Our pets can’t talk, of course, but if they could, they might ask you to please brush their teeth. After all, how would you feel if you didn’t brush your teeth for years, or ever see a dentist?
Plaque and tartar are all too common in pets. In fact, studies show that once pets reach 4 years of age, over 85% of them have some form of dental disease. But this common problem is also preventable.
You may be rolling your eyes at the tooth brushing idea – we get that sometimes! But, bear with me. Learning how to brush your pet’s teeth is not as hard as you think. Just like people, pets do best if we start a good tooth brushing habit when they’re young, but even older animals can learn to tolerate and even enjoy this daily attention. We’ll show you how!
Pet Dental Basics
Plaque and tartar build up on your pet’s teeth every day. If this is never brushed away, the buildup can cause gingivitis, bacterial infection in the mouth, and loose and broken teeth. But that’s not all. Bacteria in the mouth don’t stay there – they are swallowed and can damage your pet’s internal organs, including their heart, liver, and kidneys.
i recommend you start with a clean slate. A professional dental cleaning will remove plaque and tartar, ensure your pet doesn’t have any broken or loose teeth, and will smooth tooth surfaces to prevent plaque and tartar from accumulating. Once your pet’s teeth are clean, you can begin a daily brushing routine to help keep dental disease at bay in between cleanings.
The Daily Brush
Before you begin, gather the right tools. You’ll need a small pet toothbrush that will fit your pet’s mouth. You can use a finger brush for cats and small dogs. You will also need pet toothpaste, as human toothpaste can make your pet sick.

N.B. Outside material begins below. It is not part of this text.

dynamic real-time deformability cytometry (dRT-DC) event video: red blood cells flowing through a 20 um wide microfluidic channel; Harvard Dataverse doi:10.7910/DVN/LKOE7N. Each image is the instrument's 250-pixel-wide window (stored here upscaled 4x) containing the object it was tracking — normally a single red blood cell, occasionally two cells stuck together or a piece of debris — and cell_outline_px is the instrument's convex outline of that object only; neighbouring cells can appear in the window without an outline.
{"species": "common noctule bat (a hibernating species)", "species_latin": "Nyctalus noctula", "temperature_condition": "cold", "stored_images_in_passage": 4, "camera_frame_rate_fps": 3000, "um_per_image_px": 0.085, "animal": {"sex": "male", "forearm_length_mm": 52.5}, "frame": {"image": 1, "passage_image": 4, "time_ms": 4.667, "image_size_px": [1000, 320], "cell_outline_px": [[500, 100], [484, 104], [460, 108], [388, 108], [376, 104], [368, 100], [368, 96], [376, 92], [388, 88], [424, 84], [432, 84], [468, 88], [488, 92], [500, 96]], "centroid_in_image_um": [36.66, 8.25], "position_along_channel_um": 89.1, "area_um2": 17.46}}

- Gently handle your pet’s muzzle each day, to make them comfortable with being touched around their mouth
- Let your pet lick a small amount of toothpaste off your finger
- Gradually slide your finger into their mouth
- Substitute the toothbrush for your finger, using the same process
- Hold the brush at a 45 degree angle from your pet’s teeth
- Use a circular motion to brush the outside surfaces of your pet’s teeth
- Work up to 30 seconds per side of the mouth
Do each of these steps on a different day, going slowing and praising often. And keep at it! Brushing your pet’s teeth takes a commitment from you, patience, and practice. But the payoff is great – your pet will have a healthier mouth, be more comfortable, and live a longer life of overall better health when their teeth are taken care of.